Create an interactive Python notebook by saving a file
with the .ipynb
extension. This notebook allows you to
run Python code snippets individually, and you'll use
it to run the code in this tutorial.
To set up your notebook environment:
Define environment variables.
Copy the following code example, replace the variables with your own values, then run the code:
| Your OpenAI API key |
| Your Atlas cluster's SRV connection string |
import os os.environ["OPENAI_API_KEY"] = "<api-key>" ATLAS_CONNECTION_STRING = "<connection-string>" ATLAS_DB_NAME = "langchain_db" # MongoDB database to store the knowledge graph ATLAS_COLLECTION = "wikipedia" # MongoDB collection to store the knowledge graph
Note
Your connection string should use the following format:
mongodb+srv://<db_username>:<db_password>@<clusterName>.<hostname>.mongodb.net
Use Atlas as a Knowledge Graph
This section demonstrates how to use Atlas as a knowledge graph for GraphRAG. Paste and run the following code in your notebook:
Load the sample data.
For this tutorial, you use publicly accessible data from Wikipedia as the data source. To load the sample data, run the following code snippet. It performs the following steps:
Retrieves a subset Wikipedia pages, filtered by the query
Sherlock Holmes
.Uses a text splitter to split the data into smaller documents.
Specifies chunk parameters, which determine the number of characters in each document and the number of characters that should overlap between two consecutive documents.
from langchain_community.document_loaders import WikipediaLoader from langchain.text_splitter import TokenTextSplitter wikipedia_pages = WikipediaLoader(query="Sherlock Holmes", load_max_docs=3).load() text_splitter = TokenTextSplitter(chunk_size=1024, chunk_overlap=0) wikipedia_docs = text_splitter.split_documents(wikipedia_pages)
Instantiate the graph store.
Use the MongoDBGraphStore
class to construct the knowledge graph and load it into your
Atlas cluster:
from langchain_mongodb.graphrag.graph import MongoDBGraphStore graph_store = MongoDBGraphStore.from_connection_string( connection_string = ATLAS_CONNECTION_STRING, database_name = ATLAS_DB_NAME, collection_name = ATLAS_COLLECTION, entity_extraction_model = chat_model )
Add documents to the knowledge graph.
Add documents to the collection by
using the add_documents
method. When you add
new documents, this method finds existing
entities and updates them or creates new ones if
they do not exist.
This step might take a few minutes. You can ignore any warnings that appear in the output.
graph_store.add_documents(wikipedia_docs)
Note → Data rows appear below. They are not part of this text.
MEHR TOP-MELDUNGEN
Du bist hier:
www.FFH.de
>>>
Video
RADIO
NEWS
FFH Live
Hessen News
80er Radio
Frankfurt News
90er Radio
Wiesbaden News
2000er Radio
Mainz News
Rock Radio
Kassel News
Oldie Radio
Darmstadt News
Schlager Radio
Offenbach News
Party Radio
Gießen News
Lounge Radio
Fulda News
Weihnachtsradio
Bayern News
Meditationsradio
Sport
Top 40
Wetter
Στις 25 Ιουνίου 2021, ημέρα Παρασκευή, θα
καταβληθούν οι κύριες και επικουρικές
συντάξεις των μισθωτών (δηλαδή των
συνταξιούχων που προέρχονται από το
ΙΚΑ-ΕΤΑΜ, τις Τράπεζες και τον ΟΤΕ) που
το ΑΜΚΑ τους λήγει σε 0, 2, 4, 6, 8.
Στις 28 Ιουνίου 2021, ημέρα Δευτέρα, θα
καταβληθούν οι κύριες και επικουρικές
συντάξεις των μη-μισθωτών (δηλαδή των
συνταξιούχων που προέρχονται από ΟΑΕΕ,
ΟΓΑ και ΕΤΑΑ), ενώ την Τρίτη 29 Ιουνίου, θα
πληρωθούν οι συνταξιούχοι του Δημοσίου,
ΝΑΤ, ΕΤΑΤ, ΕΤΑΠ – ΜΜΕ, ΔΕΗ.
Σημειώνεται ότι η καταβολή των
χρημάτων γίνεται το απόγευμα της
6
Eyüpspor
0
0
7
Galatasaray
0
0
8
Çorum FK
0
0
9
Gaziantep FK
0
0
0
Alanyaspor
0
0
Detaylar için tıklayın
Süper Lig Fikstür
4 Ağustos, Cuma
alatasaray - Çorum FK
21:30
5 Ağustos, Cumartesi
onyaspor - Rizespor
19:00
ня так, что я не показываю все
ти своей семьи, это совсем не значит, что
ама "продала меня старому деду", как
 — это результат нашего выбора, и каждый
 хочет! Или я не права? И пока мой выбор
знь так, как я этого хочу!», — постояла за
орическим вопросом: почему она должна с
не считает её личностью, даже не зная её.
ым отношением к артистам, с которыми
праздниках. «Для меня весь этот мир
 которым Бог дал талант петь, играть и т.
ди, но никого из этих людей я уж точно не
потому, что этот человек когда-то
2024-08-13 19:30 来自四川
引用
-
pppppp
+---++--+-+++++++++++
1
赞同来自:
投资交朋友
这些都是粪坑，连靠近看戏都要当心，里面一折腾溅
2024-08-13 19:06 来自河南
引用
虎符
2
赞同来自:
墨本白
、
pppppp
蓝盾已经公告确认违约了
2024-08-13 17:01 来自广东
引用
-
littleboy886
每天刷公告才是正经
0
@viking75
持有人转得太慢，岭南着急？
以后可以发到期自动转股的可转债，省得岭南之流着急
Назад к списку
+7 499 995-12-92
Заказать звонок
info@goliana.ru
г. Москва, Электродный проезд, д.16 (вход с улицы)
After you run the sample code, you can
view how your data is stored by
navigating to the documents.wikipedia
collection
in the Atlas UI.
(Optional) Visualize the knowledge graph.
You can visualize the graph structure using the networkx
and pyvis
libraries. For an example, see the
notebook.
Answer Questions about Your Data
Invoke the knowledge graph to answer questions.
Use the chat_response
method to invoke the knowledge graph.
It retrieves relevant documents from Atlas, and then
uses the chat model you specified to generate an answer
in natural language.
Specifically, the chat model extracts entities from the query,
Atlas traverses the knowledge graph to find
connected entities by using the $graphLookup
stage,
and the closest entities and their relationships are sent
with the query back to the chat model to generate a response.
query = "Who inspired Sherlock Holmes?" answer = graph_store.chat_response(query) print(answer.content)
Sherlock Holmes was inspired by Dr. Joseph Bell, a physician known for his keen observation and deductive reasoning, as acknowledged by Sir Arthur Conan Doyle, Holmes' creator.